One sign that I’m getting older is how often I try to explain the greatest of heroes from yesteryear.
Trying to tell a 20-something about the greatness of Michael Jordan is similar to speaking to them about the brilliance of Eddie Murphy circa the 1980s. Sure, he played Donkey in Shrek and put a few other family-friendly films under his belt during the past couple of decades, but there's nothing like unedited Eddie.
And what better reason could there be for him to drop some more of his beloved F-bombs than playing Rudy Ray Moore in the Netflix film Dolemite Is My Name.
The film was directed by Craig Brewer, the writer/director of Hustle & Flow, and the two movies have a similar feel, following characters who hope to get out of their ruts and make it big. Dolemite starts with Moore trying to convince a disc jockey (Snoop Dogg) in a record store to play one of his songs. After his elevator pitch, More is told, “Sometimes our dreams don't come true.”
After the rejection, we see Moore work as a manager at a record store by day and moonlight as a host for a local club. Rudy's a jack of multiple trades and a master of none, landing closer to a vaudeville act than a true comedian. He gets inspired when a homeless regular stops by the record store and tells his stories as a character named Dolemite that talks slick s#!t in rhyme (think Muhammad Ali's poetry before fights).
Moore decides to find this man and, armed with a bottle of booze and several dollar bills, record all the stories from the guys on the block that speak this code. When Moore tries his subsequent new act out at the club, it's a hit.
It wasn't rocket science, but adding a “motherf#!ker” to any sentence makes it sound funnier (if Eddie hadn’t gotten this role, Samuel L. Jackson would have taken to it like a fish to water).
And here's where the movie feels like it really gets started. By no means is Eddie Murphy doing a Rudy Ray Moore impersonation. Which in hindsight is a good thing. That he sounds and acts like Eddie is the charm of the film. You also see that he's having a blast working with a supporting cast of comedians, including Mike Epps and Craig Robinson, who play Moore’s friends Jimmy and Ben, respectively.
After a record label gets wind of Moore's new comedy routine, he makes, cutting live records and doing comedy clubs. After hanging out with his friends one Christmas night, he suggests they see The Front Page, a comedy by Billy Wilder. Underwhelmed by what they consider a lack of laughs — and a lack of black folks — Moore has an epiphany: Putting the Dolemite character on film could really make it big.
The movie then tackles the making of the first Dolemite movie. Moore finds a local playwright Jerry Jones (Keegan-Michael Key) to pen the film, grabs a director in D'Urville Martin (an amazing Wesley Snipes), the only person involved with past film experience, and Moore’s muse, Lady Reed (a breakout performance from Da'Vine Joy Randolph).
The moviemaking portion of Dolemite comes off as a love letter to the people (such as myself) that grew up on Moore and his films.
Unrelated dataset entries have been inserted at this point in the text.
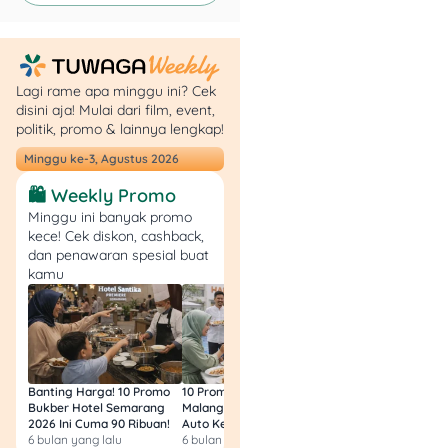
Point Kartu Kredit
BNI.
3. Hotel The Movenpick
Lagi rame apa minggu ini? Cek
– Voucher Up To Rp200
disini aja! Mulai dari film, event,
politik, promo & lainnya lengkap!
Ribu
Minggu ke-3, Agustus 2026
🛍️ Weekly Promo
Minggu ini banyak promo
kece! Cek diskon, cashback,
dan penawaran spesial buat
kamu
Sumber:
official website
Mau
staycation
seru? Hotel
The Movenpick lagi kasih
Banting Harga! 10 Promo
10 Promo Bukber Hotel
Intip 10 Promo Buk
voucher hingga Rp200 ribu
Bukber Hotel Semarang
Malang 2026: Start 75rb,
Hotel Surabaya 202
2026 Ini Cuma 90 Ribuan!
Auto Kenyang!
Sultan Harga 100rb
buat kamu yang pakai
6 bulan yang lalu
6 bulan yang lalu
6 bulan yang lalu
We are in on the joke when Moore decides to do Kung Fu scenes that clearly look awful, but nobody could tell him that he wasn't a black Bruce Lee. When a giddy, grinning Murphy asked if it was “better than Shaft,” I burst out laughing.
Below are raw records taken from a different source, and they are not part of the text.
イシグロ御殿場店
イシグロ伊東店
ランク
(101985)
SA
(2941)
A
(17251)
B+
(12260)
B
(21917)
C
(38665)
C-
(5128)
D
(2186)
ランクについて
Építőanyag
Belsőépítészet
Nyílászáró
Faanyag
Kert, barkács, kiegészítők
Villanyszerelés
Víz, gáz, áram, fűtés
That's the joy of the movie. It's not an Oscar contender, but so what? It's a great vehicle for Eddie to come back to R-rated entertainment, and an excuse to hang out with all the comedians that he influenced along the way.
Dolemite Is My Name honors the spirit of elder black comedians, a familiar look for Eddie. When he did Harlem Nights, he made it a point to include some of his biggest inspirations — Richard Pryor, Redd Foxx, Robin Harris, Della Reese.
Likewise, Eddie’s spin through Moore’s story isn't a biopic. It's a love song.